Recommendations for postoperative radiotherapy in head & neck squamous cell carcinoma in the presence of flaps: A GORTEC internationally-reviewed HNCIG-endorsed consensus


      • Our GORTEC internationally-reviewed consensus showed that the flap-tissue junction should be considered at higher risk of tumor spread compared to other areas of the flap.
      • Surgeons should report the placement of flaps more accurately and consider clip placement to guide radiotherapy planning.
      • The risks of radiation-induced atrophy, fibrosis, and osteoradionecrosis should be considered during radiotherapy optimization.



      Head and neck reconstructive surgery using a flap is increasingly common. Best practices and outcomes for postoperative radiotherapy (poRT) with flaps have not been specified. We aimed to provide consensus recommendations to assist clinical decision-making highlighting areas of uncertainty in the presence of flaps.
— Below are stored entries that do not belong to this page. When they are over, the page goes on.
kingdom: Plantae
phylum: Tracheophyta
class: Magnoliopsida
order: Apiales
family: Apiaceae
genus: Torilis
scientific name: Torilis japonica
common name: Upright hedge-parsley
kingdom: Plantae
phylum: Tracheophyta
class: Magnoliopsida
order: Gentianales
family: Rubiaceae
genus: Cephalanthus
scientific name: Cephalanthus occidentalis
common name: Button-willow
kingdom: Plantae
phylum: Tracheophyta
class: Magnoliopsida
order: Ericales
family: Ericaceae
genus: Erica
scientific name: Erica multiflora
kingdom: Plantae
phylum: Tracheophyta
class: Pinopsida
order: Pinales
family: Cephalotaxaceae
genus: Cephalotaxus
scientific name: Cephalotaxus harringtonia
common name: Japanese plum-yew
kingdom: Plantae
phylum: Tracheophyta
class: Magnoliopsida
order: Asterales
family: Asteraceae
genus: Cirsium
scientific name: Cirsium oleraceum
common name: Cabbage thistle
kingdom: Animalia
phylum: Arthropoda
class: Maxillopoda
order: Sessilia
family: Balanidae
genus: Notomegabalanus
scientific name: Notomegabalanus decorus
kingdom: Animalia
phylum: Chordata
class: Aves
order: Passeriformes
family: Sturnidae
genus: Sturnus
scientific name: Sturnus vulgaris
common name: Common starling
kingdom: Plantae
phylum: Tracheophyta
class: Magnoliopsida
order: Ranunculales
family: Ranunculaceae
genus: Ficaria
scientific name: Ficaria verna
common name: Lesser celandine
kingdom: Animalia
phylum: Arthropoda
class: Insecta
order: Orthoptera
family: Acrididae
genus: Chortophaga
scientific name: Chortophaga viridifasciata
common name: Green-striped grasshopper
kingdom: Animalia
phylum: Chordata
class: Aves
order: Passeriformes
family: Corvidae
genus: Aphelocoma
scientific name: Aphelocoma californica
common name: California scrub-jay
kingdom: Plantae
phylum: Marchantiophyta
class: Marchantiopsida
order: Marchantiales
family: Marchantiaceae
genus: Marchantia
      Material and methods

      Radiation, medical, and surgical oncologists were assembled from GORTEC and internationally with the Head and Neck Cancer International Group (HNCIG). The consensus-building approach covered 59 topics across four domains: (1) identification of postoperative tissue changes on imaging for flap delineation, (2) understanding of tumor relapse risks and target volume definitions, (3) functional radiation-induced deterioration, (4) feasibility of flap avoidance.


      Across the 4 domains, international consensus (median score ≥ 7/9) was achieved only for functional deterioration (73.3%); other consensus rates were 55.6% for poRT avoidance of flap structures, 41.2% for flap definition and 11.1% for tumor spread patterns. Radiation-induced flap fibrosis or atrophy and their functional impact was well recognized while flap necrosis was not, suggesting dose-volume adaptation for the former. Flap avoidance was recommended to minimize bone flap osteoradionecrosis but not soft-tissue toxicity. The need for identification (CT planning, fiducials, accurate operative report) and targeting of the junction area at risk between native tissues and flap was well recognized. Experts variably considered flaps as prone to tumor dissemination or not. Discrepancies in rating of 11 items among international reviewing participants are shown.


      International GORTEC and HNCIG-endorsed recommendations were generated for the management of flaps in head and neck radiotherapy. Considerable knowledge gaps hinder further consensus, in particular with respect to tumor spread patterns.